How Long It Takes for Pain to Become Chronic
Contents
"This is chronic now, so it's difficult."
This is what people who have hurt for a long time hear elsewhere and bring to me. I accept this statement only halfway. It is true that things become difficult once pain is chronic. But once you understand why it becomes difficult, you can also see where to work.
Why it keeps hurting when nothing is injured
Pain is originally a warning. It is a signal saying: there is an injured place, so be careful. So when the injured place heals, the signal should stop too.
But when pain continues for a long time, a strange thing happens in the body. The nerve circuit that carries the pain signal itself changes.
The point where nerve meets nerve is called a synapse. When the pain signal keeps passing through, this connection grows stronger and stronger — just as a frequently traveled road widens. Then what happens?
- Even a small stimulus hurts greatly
- Stimuli that shouldn't hurt (a brush, a collar) start to hurt
- Even after the injured place has fully healed, only the pain remains
- The painful area grows wider than it was at first
Pain begins to roll on by itself, apart from its cause.
The three-month and six-month timeline
This change does not happen overnight. The rough flow looks like this.
| Period | What happens in the body |
|---|---|
| ~3 months | Changes in the nerve connections begin. Still an easy time to reverse |
| 3–6 months | The changes settle in. Pain begins to separate from its cause |
| 6 months~ | The circuit hardens. Reversing it needs both time and method |
This is where the mention of three months and six months comes from. It is not an exact clock. It differs from person to person, and by the type of pain. But the direction — the longer it's left, the more it hardens — is clear.
That is why I do not say to those who have hurt for a long time, "Why did you only come now?" Instead, I calculate together with them "how long it will take from here."
And yet a hardened circuit can be undone
This is the important part.
The property by which a nerve circuit grows stronger means, conversely, that it can also grow weaker. The very property that hardened the circuit is also used to undo it. A nerve is not a hardened stone but a tissue that keeps relearning.
The recovery period spoken of in this field recently is roughly around two months. If it took a few months to harden, I had thought it would take a similar time to undo. But in fact, observations are accumulating that recovery may be faster.
There is one condition, though. It does not undo by being left alone.
What undoes the circuit
Undoing a hardened pain circuit needs two directions together.
First, the signal that keeps rising must be reduced. As long as the signal keeps rising from the painful place, the circuit keeps packing down that road. Tissue hardened by high pressure, pooled fluid, inflammation that won't cool — these are the sources of the signal. We must work on these.
Second, the circuit itself must be given new experience.

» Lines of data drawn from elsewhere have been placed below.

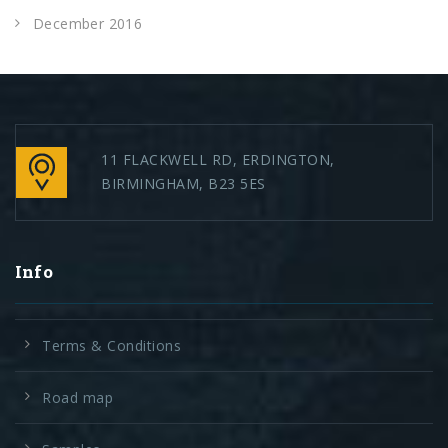
December 2016
11 FLACKWELL RD, ERDINGTON,
BIRMINGHAM, B23 5ES
Info
Terms & Conditions
Road map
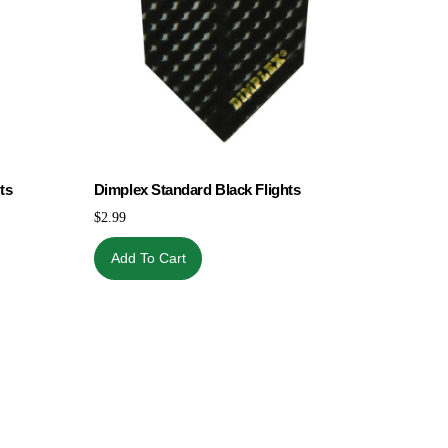
ts
Dimplex Standard Black Flights
$
2.99
Add To Cart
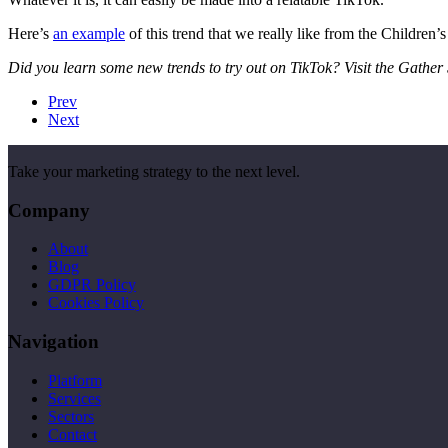
Here’s
an example
of this trend that we really like from the Children
Did you learn some new trends to try out on TikTok? Visit the Gathe
Prev
Next
Take your marketing strategy to the next level.
Company
About
Blog
GDPR Policy
Cookies Policy
Navigation
Platform
Services
Sectors
Contact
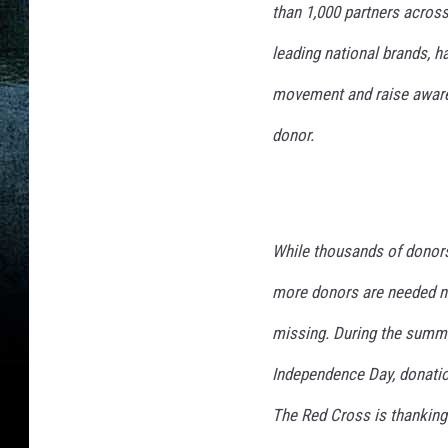
than 1,000 partners across
leading national brands, h
movement and raise awaren
donor.
While thousands of donors
more donors are needed no
missing. During the summer
Independence Day, donatio
The Red Cross is thanking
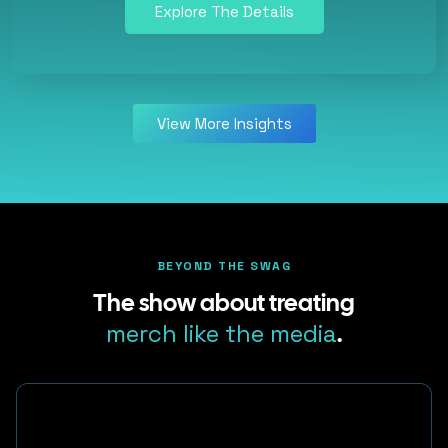
Explore The Details
View More Insights
BEYOND THE SWAG
The show about treating
merch like the media
.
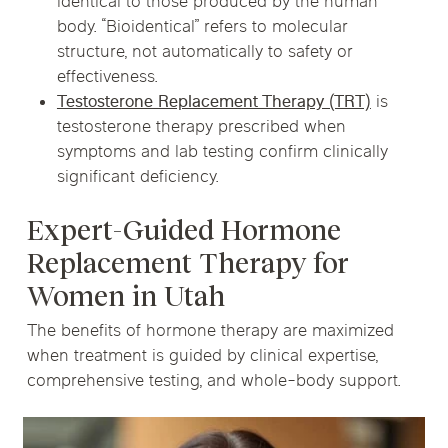
identical to those produced by the human
body. “Bioidentical” refers to molecular
structure, not automatically to safety or
effectiveness.
Testosterone Replacement Therapy (TRT)
is
testosterone therapy prescribed when
symptoms and lab testing confirm clinically
significant deficiency.
Expert-Guided Hormone
Replacement Therapy for
Women in Utah
The benefits of hormone therapy are maximized
when treatment is guided by clinical expertise,
comprehensive testing, and whole-body support.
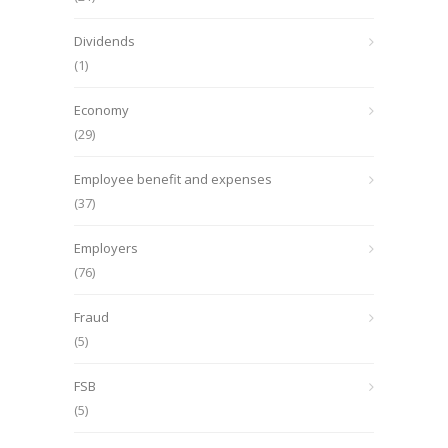
Dividends
(1)
Economy
(29)
Employee benefit and expenses
(37)
Employers
(76)
Fraud
(5)
FSB
(5)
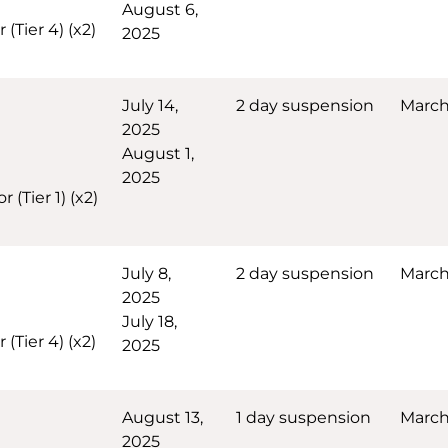
August 6,
(Tier 4) (x2)
2025
July 14,
2 day suspension
March
2025
August 1,
2025
(Tier 1) (x2)
July 8,
2 day suspension
March 
2025
July 18,
(Tier 4) (x2)
2025
August 13,
1 day suspension
March
2025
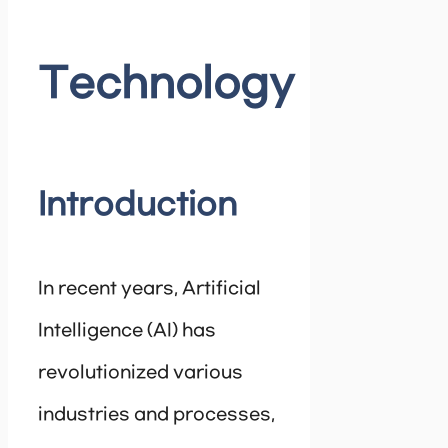
Technology
Introduction
In recent years, Artificial
Intelligence (AI) has
revolutionized various
industries and processes,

It needs the experience of moving without pain, of being stimulated safely. That is why I always add movement alongside, in proportion to how much the pain has decreased. There is almost no chronic pain that heals by rest alone.
Here is where the roles of herbal medicine, acupuncture, and manual therapy diverge.
- Manual therapy and acupuncture — release the hardened tissue and reduce the signal rising now
- Herbal medicine — delivers to the body a continuous signal that lasts all day long. This is the part that works even in the hours after you leave the treatment room
- Movement — engraves new experience onto the circuit
Intermittent treatment alone is not enough, and medicine alone is not enough. The three must look in the same direction.
And so recovery comes like a wave
The process of an old pain healing is not a straight line. It repeats improving and worsening. Many people despair at this point. "So it can't be done after all," they think.
I see it this way. Recovery is the gradual shrinking of the wave's amplitude. Even on days that get worse, if the bottom is growing slightly shallower, the direction is right.
So I look not only at how good the good days were, but together with you at how much less bad the bad days became.
Finally
For chronic pain I will not promise an exact period. The speed of nerve recovery differs from person to person, and even the periods I've described here are an area still being freshly uncovered.
But the one sentence I do not accept is "it's chronic, so nothing can be done." That it has hardened does not mean it cannot be reversed — it means reversing it requires order and time.
However many years you have been hurting now, that circuit was relearning yesterday and is relearning today. What we let it learn can still be decided.